### PROBLEM DETAILS
From the first line through the last, transcribe the listing word for word.

### SUPPLIED DATA
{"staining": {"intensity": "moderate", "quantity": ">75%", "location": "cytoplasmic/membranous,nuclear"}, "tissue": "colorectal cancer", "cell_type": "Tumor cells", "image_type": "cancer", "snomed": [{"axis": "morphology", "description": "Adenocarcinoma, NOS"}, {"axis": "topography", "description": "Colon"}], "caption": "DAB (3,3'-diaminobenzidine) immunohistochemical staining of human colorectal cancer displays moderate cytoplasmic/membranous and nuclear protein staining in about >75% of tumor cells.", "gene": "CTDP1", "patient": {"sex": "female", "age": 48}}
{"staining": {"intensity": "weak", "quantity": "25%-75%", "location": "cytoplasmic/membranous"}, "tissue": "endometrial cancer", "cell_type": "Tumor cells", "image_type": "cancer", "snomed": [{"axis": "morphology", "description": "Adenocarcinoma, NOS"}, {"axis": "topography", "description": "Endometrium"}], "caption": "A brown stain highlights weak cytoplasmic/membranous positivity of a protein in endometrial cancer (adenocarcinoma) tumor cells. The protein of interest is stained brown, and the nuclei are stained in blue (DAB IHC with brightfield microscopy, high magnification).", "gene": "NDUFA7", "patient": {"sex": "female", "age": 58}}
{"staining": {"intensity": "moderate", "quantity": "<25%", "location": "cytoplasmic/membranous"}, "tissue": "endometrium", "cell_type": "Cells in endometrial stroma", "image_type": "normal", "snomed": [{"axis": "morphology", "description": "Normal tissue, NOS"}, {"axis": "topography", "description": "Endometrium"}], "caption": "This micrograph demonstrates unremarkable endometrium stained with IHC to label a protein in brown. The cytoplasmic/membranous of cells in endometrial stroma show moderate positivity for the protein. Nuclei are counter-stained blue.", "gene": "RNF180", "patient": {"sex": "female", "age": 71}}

### ANSWER TO THIS EXERCISE
{"staining": {"intensity": "moderate", "quantity": ">75%", "location": "cytoplasmic/membranous,nuclear"}, "tissue": "colorectal cancer", "cell_type": "Tumor cells", "image_type": "cancer", "snomed": [{"axis": "morphology", "description": "Adenocarcinoma, NOS"}, {"axis": "topography", "description": "Colon"}], "caption": "DAB (3,3'-diaminobenzidine) immunohistochemical staining of human colorectal cancer displays moderate cytoplasmic/membranous and nuclear protein staining in about >75% of tumor cells.", "gene": "CTDP1", "patient": {"sex": "female", "age": 48}}
{"staining": {"intensity": "weak", "quantity": "25%-75%", "location": "cytoplasmic/membranous"}, "tissue": "endometrial cancer", "cell_type": "Tumor cells", "image_type": "cancer", "snomed": [{"axis": "morphology", "description": "Adenocarcinoma, NOS"}, {"axis": "topography", "description": "Endometrium"}], "caption": "A brown stain highlights weak cytoplasmic/membranous positivity of a protein in endometrial cancer (adenocarcinoma) tumor cells. The protein of interest is stained brown, and the nuclei are stained in blue (DAB IHC with brightfield microscopy, high magnification).", "gene": "NDUFA7", "patient": {"sex": "female", "age": 58}}
{"staining": {"intensity": "moderate", "quantity": "<25%", "location": "cytoplasmic/membranous"}, "tissue": "endometrium", "cell_type": "Cells in endometrial stroma", "image_type": "normal", "snomed": [{"axis": "morphology", "description": "Normal tissue, NOS"}, {"axis": "topography", "description": "Endometrium"}], "caption": "This micrograph demonstrates unremarkable endometrium stained with IHC to label a protein in brown. The cytoplasmic/membranous of cells in endometrial stroma show moderate positivity for the protein. Nuclei are counter-stained blue.", "gene": "RNF180", "patient": {"sex": "female", "age": 71}}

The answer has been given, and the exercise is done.